## TEXTE FOURNI
# Mail et compte Gmail supervisé



## Matt82 (16 Mars 2022)

Bonjour,
j'ai un petit souci lors du set-up de l'iPhone de ma fille.
Je lui ai créée un mail Gmail qui se retrouve supervisé vu qu'elle est mineure.
Jusque là pas de problèmes.
Il m'est impossible sur son iPhone de configurer l'appli Mail d'iOS : Ca me sort une erreur 403 access_denied.
J'ai pourtant autorisé les applications tierces via Family Link.
Si je fais de même sur mon propre iPhone : même problème.
En revanche, je n'ai pas eu ce problème pour configurer son compte dans Mail sur sa session du Mac mini : j'ai juste eu à confirmer l'autorisation via un lien reçu, mais sur iOS rien de tel, j'ai directement une 403.
De même, pas de problèmes en installant l'application Gmail sur son iPhone directement.
Any idea ?
Elle préfère utiliser Mail qu'elle connaît déjà plutôt que Gmail, mais là je tourne en rond. En créant une autre adresse mail, j'ai exactement le même problème. Je suppose qu'il y a un paramètre par défaut dans le profil Google qui coince...

En tout cas son mail est bien accessible depuis Safari et l'application Gmail sur son iPhone. Ce problème n'est que sur l'appli d'Apple.


----------



## Chris K (16 Mars 2022)

Bonjour,

Sur le compte famille, il n’y a pas une liste d’applications à autoriser pour ton enfant ?
Voir ici : https://support.google.com/families...31#zippy=,with-family-link,with-a-web-browser


----------



## Matt82 (16 Mars 2022)

## EXTRAIT DE DONNÉES
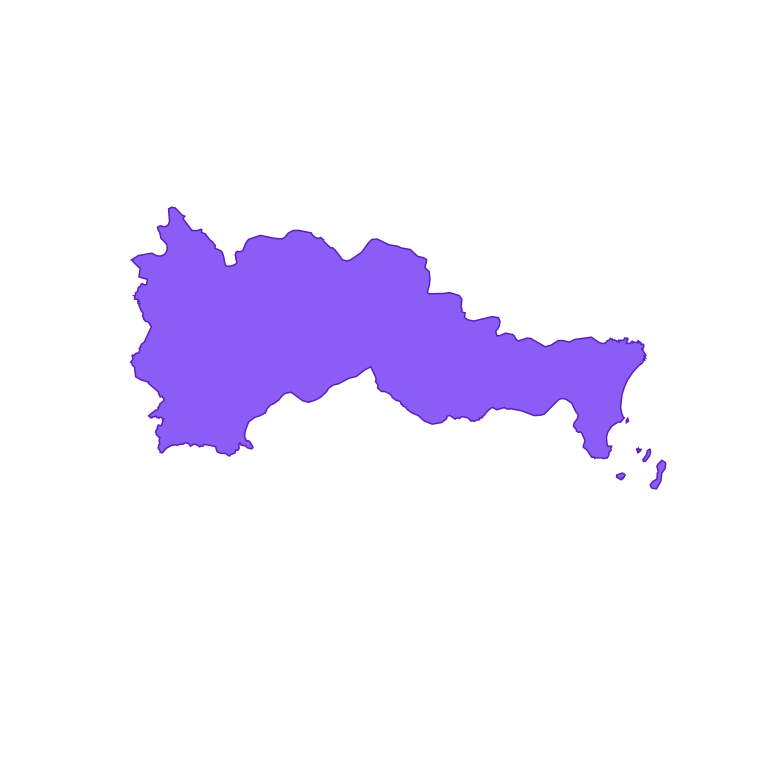 outline of Bengkayang, Kalimantan Barat, Indonesia, rotated 219°
{"feature_id": "22746128B96004883426087", "entity_name": "Bengkayang", "entity_type": "district", "adm_level": 2, "iso_a3": "IDN", "parent_name": "Indonesia", "parent_adm1": "Kalimantan Barat", "projection": "albers", "projection_center": [109.504, 1.033], "detail": "fine", "context": "isolated", "style": "filled", "palette": "violet", "viewbox_px": 768, "rotation_deg": 219, "n_neighbors": 0, "source": "geoboundaries", "source_scale": "gbopen_adm2", "svg_char_len": 6176}
<svg xmlns="http://www.w3.org/2000/svg" viewBox="0 0 768 768"><g transform="rotate(219 384 384)"><path d="M658.4,321.5L657.4,321.9L655.8,321.1L646.0,320.2L641.9,313.0L633.7,316.4L631.1,311.7L632.6,310.3L635.0,309.9L635.6,309.0L634.7,306.1L635.6,305.2L635.5,304.3L633.7,300.3L634.5,298.6L632.8,296.2L633.9,295.2L632.8,295.1L631.3,293.0L628.3,295.1L626.3,294.2L627.5,293.3L625.6,291.7L624.4,292.6L623.8,290.8L618.1,287.8L615.8,287.6L614.4,284.7L613.0,284.5L611.9,283.3L608.8,282.7L606.3,283.9L600.8,282.1L596.6,265.5L597.4,263.4L597.2,260.1L596.5,259.7L596.5,257.4L595.1,256.6L594.1,253.5L596.0,252.2L596.2,248.8L597.7,248.2L597.3,247.1L594.9,245.8L594.6,241.5L593.2,241.8L591.6,240.3L588.6,240.1L581.5,233.3L575.6,234.2L568.0,237.5L567.7,236.4L566.5,236.2L554.3,235.9L553.5,234.9L549.8,233.1L548.6,234.8L547.5,234.2L546.2,234.7L544.7,232.5L545.7,227.3L544.9,226.6L544.8,223.1L544.0,222.9L543.6,221.4L545.0,220.0L547.0,211.3L546.3,210.9L544.8,211.5L544.3,210.8L543.0,211.9L543.2,212.9L541.5,214.3L541.2,215.5L539.6,215.0L539.4,215.5L537.5,215.6L537.1,217.4L536.3,218.0L534.3,217.5L533.2,218.1L533.5,216.6L532.4,216.4L530.9,211.4L533.6,210.1L532.9,207.3L531.6,206.6L532.0,204.9L531.4,202.9L530.4,202.9L529.0,201.3L527.8,201.6L525.7,200.8L524.5,201.3L523.4,198.8L520.4,196.2L520.7,195.2L519.2,192.1L515.6,191.0L514.9,189.9L513.0,191.2L512.9,190.3L512.8,196.8L510.5,202.5L507.7,205.6L506.5,205.9L504.0,209.6L502.7,210.2L501.1,213.6L498.3,214.7L495.2,213.9L494.0,217.3L491.9,218.8L487.6,219.2L487.2,220.7L485.4,221.9L485.7,223.9L485.1,224.4L475.6,229.3L471.6,226.6L470.3,226.4L466.9,227.6L463.5,230.3L458.9,230.6L458.4,233.3L456.4,236.4L457.6,239.6L456.1,240.2L455.7,241.3L456.2,242.9L458.7,245.6L458.8,247.4L456.6,246.6L452.8,248.6L449.7,248.6L446.1,250.2L445.9,252.2L448.1,253.3L452.1,254.7L454.1,254.4L455.1,253.2L459.4,255.5L462.4,260.3L465.3,269.3L463.4,277.0L460.6,281.0L458.0,286.9L459.3,291.1L459.0,296.7L457.5,298.8L455.7,305.2L455.8,310.8L455.2,313.4L454.5,315.1L451.0,319.2L436.7,319.8L431.1,322.3L426.9,328.9L424.8,334.3L423.8,341.9L424.4,345.7L422.8,351.4L419.6,355.3L414.7,366.7L410.3,372.4L407.7,383.3L405.0,389.0L394.7,384.0L393.2,383.0L392.0,380.4L387.9,379.5L386.6,376.9L381.3,376.6L378.3,378.8L374.1,379.8L370.9,379.8L369.4,378.8L364.4,378.9L360.5,380.7L357.8,379.1L356.5,379.6L355.4,378.8L352.4,379.6L350.5,378.9L344.6,379.0L337.7,381.0L329.3,380.6L321.3,383.1L314.9,390.4L313.5,396.2L314.5,398.7L313.1,401.0L306.7,401.4L305.9,403.8L303.7,404.7L303.1,407.4L301.8,408.5L297.0,410.5L293.0,409.9L292.6,411.2L291.1,411.2L290.1,412.1L289.7,413.8L287.3,416.3L288.4,417.6L286.4,419.4L287.3,420.6L286.4,422.0L286.5,428.1L285.3,434.0L280.2,434.9L275.7,441.3L272.6,442.0L269.6,444.7L260.4,449.7L247.3,454.0L242.5,458.5L240.5,461.4L238.5,481.7L236.9,484.4L233.4,486.6L226.2,487.3L217.2,483.1L213.5,482.4L211.9,478.7L211.8,473.5L210.0,470.3L206.1,469.7L205.0,468.7L202.6,468.7L201.0,470.5L199.9,470.5L192.2,466.6L190.1,461.2L189.0,460.2L185.3,460.6L176.6,457.8L174.5,459.5L173.3,458.8L173.0,459.9L168.3,463.6L166.7,464.0L163.9,467.1L164.6,470.6L166.0,471.9L165.8,475.6L167.4,476.8L167.9,478.9L171.3,476.6L171.9,476.8L177.4,482.3L179.7,487.0L180.5,494.6L178.3,501.2L177.3,502.7L176.1,503.2L176.0,508.9L177.0,508.7L180.9,510.9L185.3,514.5L192.4,525.6L195.3,533.0L197.3,540.4L198.1,550.6L197.6,558.8L196.4,562.9L197.1,565.9L196.3,566.7L197.0,567.1L197.3,566.2L198.1,566.3L197.7,568.2L198.9,568.9L197.5,569.0L199.2,570.0L198.4,571.0L204.1,573.1L204.6,574.0L205.7,573.5L205.3,575.6L206.2,577.4L207.6,578.1L208.9,576.7L210.1,577.8L211.4,577.5L211.9,576.4L212.3,577.7L213.8,577.5L213.3,576.3L214.8,574.3L216.4,573.9L216.7,572.6L218.1,573.3L218.3,571.4L217.8,570.6L220.4,569.1L221.0,568.1L222.4,570.5L222.1,571.6L223.2,572.7L224.3,572.7L224.3,571.8L226.0,571.1L225.3,569.5L225.8,568.2L228.2,566.6L227.6,565.1L229.1,565.5L228.9,564.1L229.8,563.5L230.4,563.9L233.0,563.1L233.7,562.1L235.2,562.7L235.5,561.8L236.9,561.8L236.4,560.1L237.8,558.3L237.6,555.3L239.9,552.7L243.5,551.5L252.3,550.9L263.7,538.7L266.3,533.2L272.4,530.3L276.0,527.4L278.5,519.6L282.0,514.4L298.8,511.7L301.7,509.7L306.8,501.9L309.6,501.9L313.5,503.5L315.1,503.4L321.5,500.0L324.6,494.2L326.9,492.6L330.5,495.5L330.2,498.1L330.9,501.6L333.1,505.5L336.7,507.6L342.4,504.4L353.8,489.4L359.4,486.6L362.3,486.3L363.9,487.0L365.8,490.4L368.2,489.1L369.4,489.3L369.7,490.5L372.6,492.4L376.8,498.9L381.1,500.1L390.6,496.3L394.4,492.1L405.8,482.4L407.9,482.4L411.2,489.9L414.8,495.0L419.6,499.8L425.5,500.2L428.3,506.4L429.4,507.5L432.6,507.1L438.1,504.4L448.0,505.1L456.5,500.5L459.8,499.8L467.8,495.3L480.6,492.3L484.4,488.7L484.9,483.6L484.3,472.3L488.3,458.9L490.3,456.3L494.2,454.4L506.0,457.3L509.6,457.6L511.1,456.2L520.8,456.9L521.5,458.0L525.5,458.0L526.6,455.9L529.4,454.8L532.7,454.5L535.6,455.7L547.3,449.5L551.3,446.0L553.4,440.8L553.4,435.1L555.0,432.3L560.6,428.4L573.7,421.6L580.3,411.1L580.0,406.2L577.7,398.9L578.9,396.2L581.5,394.9L581.8,392.8L580.7,390.6L574.8,385.6L574.6,384.0L576.9,379.7L580.2,376.5L582.3,376.5L589.1,382.3L592.7,384.6L594.9,384.8L600.8,383.1L602.1,385.4L607.3,386.6L610.1,386.4L617.3,388.2L621.3,386.9L622.7,389.3L624.0,388.8L625.3,385.9L629.8,382.5L643.6,385.8L644.3,386.4L644.4,389.1L646.9,388.2L657.1,389.4L660.1,387.9L661.7,384.6L653.0,375.4L651.9,372.1L653.0,368.3L657.2,366.3L658.6,364.2L658.5,363.2L657.3,362.0L653.8,360.7L648.9,356.8L642.8,356.3L639.9,355.3L636.9,351.9L636.1,348.7L636.3,345.9L638.1,342.9L641.2,340.6L646.7,339.6L655.6,329.4L658.4,321.5ZM109.8,471.8L106.3,474.0L107.7,482.8L112.0,489.5L112.3,495.0L114.7,499.2L116.5,500.0L120.1,499.6L120.6,494.2L120.1,491.7L115.9,488.7L115.5,486.8L112.1,481.9L113.6,478.0L113.8,473.5L112.3,472.2L109.8,471.8ZM136.5,500.6L137.3,498.1L135.4,493.4L135.3,488.2L133.6,487.2L132.2,488.5L132.3,494.9L133.9,498.8L135.9,500.7L136.5,500.6ZM144.7,458.0L139.4,458.8L138.8,460.8L139.7,461.2L138.8,461.7L139.2,465.0L141.4,465.3L142.9,464.6L145.8,459.8L144.7,458.0ZM144.3,491.2L143.7,490.3L142.9,491.1L143.6,492.1L142.6,493.0L143.0,495.0L144.9,493.7L145.8,494.1L145.5,493.1L146.6,492.9L146.4,491.9L144.3,491.2ZM171.3,506.4L170.5,508.9L173.0,510.7L173.0,508.6L171.3,506.4Z" fill="#8b5cf6" stroke="#5b21b6" stroke-width="1.5"/></g></svg>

## À FAIRE
1. D'après le fil sur le compte Gmail supervisé, quelle erreur s'affiche quand on tente de configurer l'appli Mail d'iOS ?
2. Recopiez le passage du fil sur le compte Gmail supervisé qui commence par "Je lui ai créée" et se poursuit jusqu'à "son iPhone directement.".
3. Écrivez la suite du fil sur le compte Gmail supervisé à partir de l'endroit où il s'arrête, s'il vous plaît.

## RÉPONSES RÉDIGÉES
1. Une erreur 403 access_denied.

2.
Je lui ai créée un mail Gmail qui se retrouve supervisé vu qu'elle est mineure.
Jusque là pas de problèmes.
Il m'est impossible sur son iPhone de configurer l'appli Mail d'iOS : Ca me sort une erreur 403 access_denied.
J'ai pourtant autorisé les applications tierces via Family Link.
Si je fais de même sur mon propre iPhone : même problème.
En revanche, je n'ai pas eu ce problème pour configurer son compte dans Mail sur sa session du Mac mini : j'ai juste eu à confirmer l'autorisation via un lien reçu, mais sur iOS rien de tel, j'ai directement une 403.
De même, pas de problèmes en installant l'application Gmail sur son iPhone directement.

3.
Chris K a dit:


> Bonjour,
> 
> Sur le compte famille, il n’y a pas une liste d’applications à autoriser pour ton enfant ?
> Voir ici : https://support.google.com/families/answer/9204736?hl=fr&ref_topic=7336331#zippy=,with-family-link,with-a-web-browser


Oui justement, je l'ai bien autorisée à utiliser des applications tierces dans Family Link.
Du coup, je vois qu'il y a bien une autorisation pour MacOS, mais rien pour iOS (je ne sais pas si cela doit apparaître).

Mais du coup je prends directement une 403, je n'ai même pas une demande d'autorisation.
J'ai fait un reset de l'iPhone : 403 directement également.


----------



## Chris K (17 Mars 2022)

Oui, j’avais sauté la ligne où tu dis avoir autorisé les applis tierces.

Peut-être que ce n’est pas possible d’ajouter un compte Mail sur iOS dans cette configuration.

Est-ce que tu l’ajoutes avec l’option prédéfinie d’ajout d’un compte Google ? As-tu essayé en utilisant l’option générique d’ajout de compte (« Ajouter un compte » -> « Autre » ? Cette option nécessite d’ajouter manuellement les paramètres d’accès à la messagerie Google (à chercher sur le web).


----------



## Matt82 (17 Mars 2022)

Chris K a dit:


> Oui, j’avais sauté la ligne où tu dis avoir autorisé les applis tierces.
> 
> Peut-être que ce n’est pas possible d’ajouter un compte Mail sur iOS dans cette configuration.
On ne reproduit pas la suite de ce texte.